Your legs can barely support your weight, but in time your strength will return. You have cuts and gashes covering your body, but in time those will scar over with dead flesh. Blood rushes from open wounds but even now your body works to staunch the flow. You will survive to see another day, but you may as well be counted amongst the dead that surround you.
Because as you witness the last battleship fall, it dawns on you that this is how it ends. There is no more fight; there is no more war. There remains no worthy challenge. There are no spoils of war for you. There is no more life for you.
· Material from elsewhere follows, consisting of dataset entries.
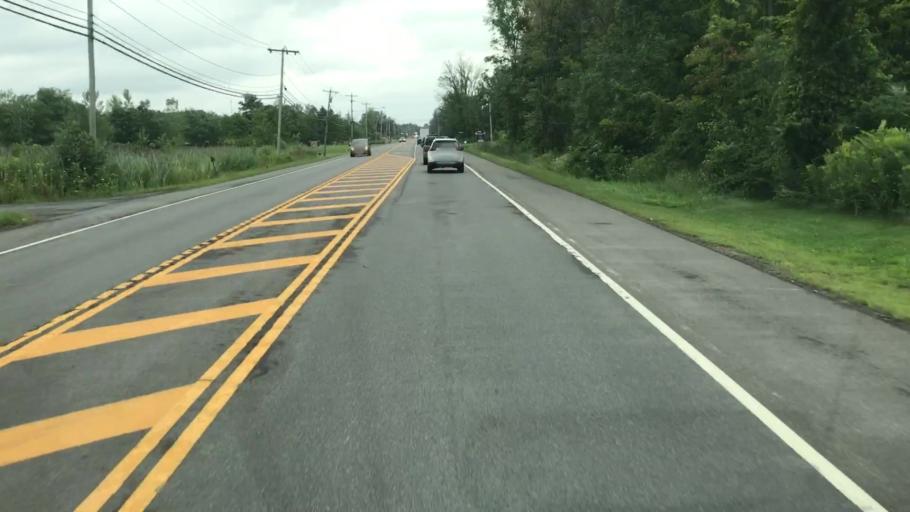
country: US
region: New York
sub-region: Onondaga County
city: Liverpool
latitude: 43.1863
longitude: -76.2104
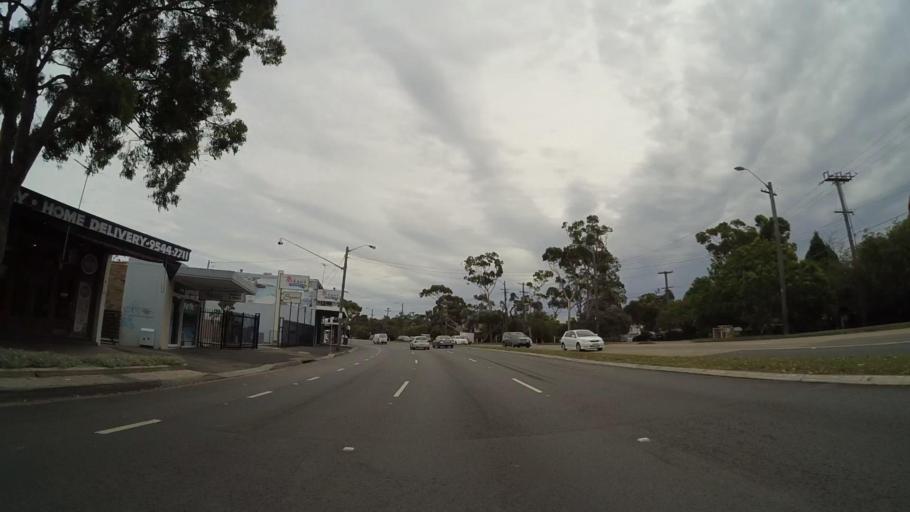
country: AU
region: New South Wales
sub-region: Sutherland Shire
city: Kareela
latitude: -34.0116
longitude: 151.0945
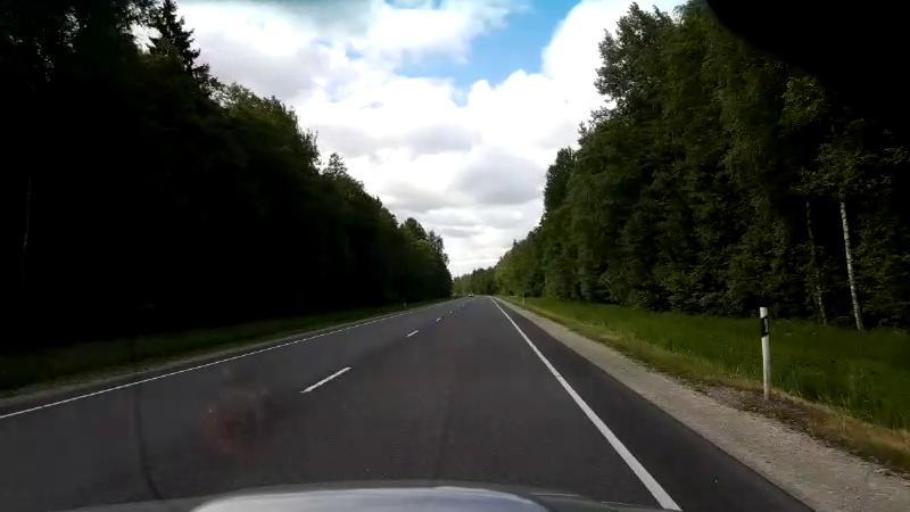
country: EE
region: Raplamaa
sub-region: Maerjamaa vald
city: Marjamaa
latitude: 58.8277
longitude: 24.4161
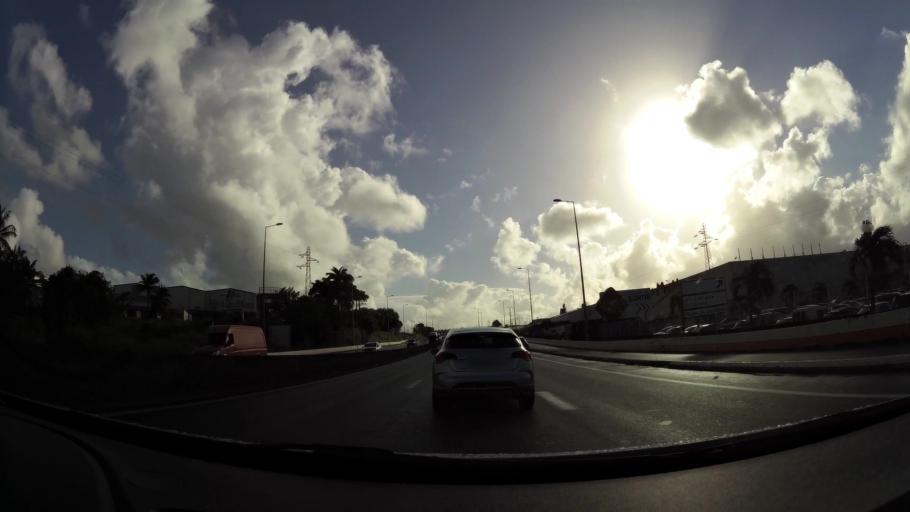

This is where your sonata ends and the dirge begins.
End
A/N: As best I can tell, very little details are presented about the Great War and even less about Kyuzo's role in it – much less which side he was fighting for. Though I would never call Kyuzo traitorous, he does come across as very mercenary-like, only one with honor, fighting for his own personal ideals as opposed to fortune and fame. So I intentionally left it vague as to who he fights for, in turn making him not overly concerned with whether he is on the winning side or the losing side, because in the end neither matters. Without a battlefield, a dedicated swordsman like Kyuzo loses either way; his life no longer has a purpose.
Samurai 7 deliberately highlights the concept of the battlefield being a place where the samurai truly come alive, for the battlefield is their purpose, and all of the seven samurai in the series certainly demonstrate this in their own ways. I believe Kyuzo, however, embodies this need more than any of the others. As a quiet loner and a samurai who only wishes to perfect his skills with a sword, what other purpose could he really have besides fighting? He, more than any of the others, truly comes alive in the thick of battle.
This story was extremely experimental. I've never written anything quite like this before, though I quite enjoyed writing in second person singular point of view for the first time. It just felt more complementary to the streaming prose style I employed in the story. I certainly hope you enjoyed reading this as much as I enjoyed writing it. Constructive criticism is always welcome and praise-worthy reviews even more so!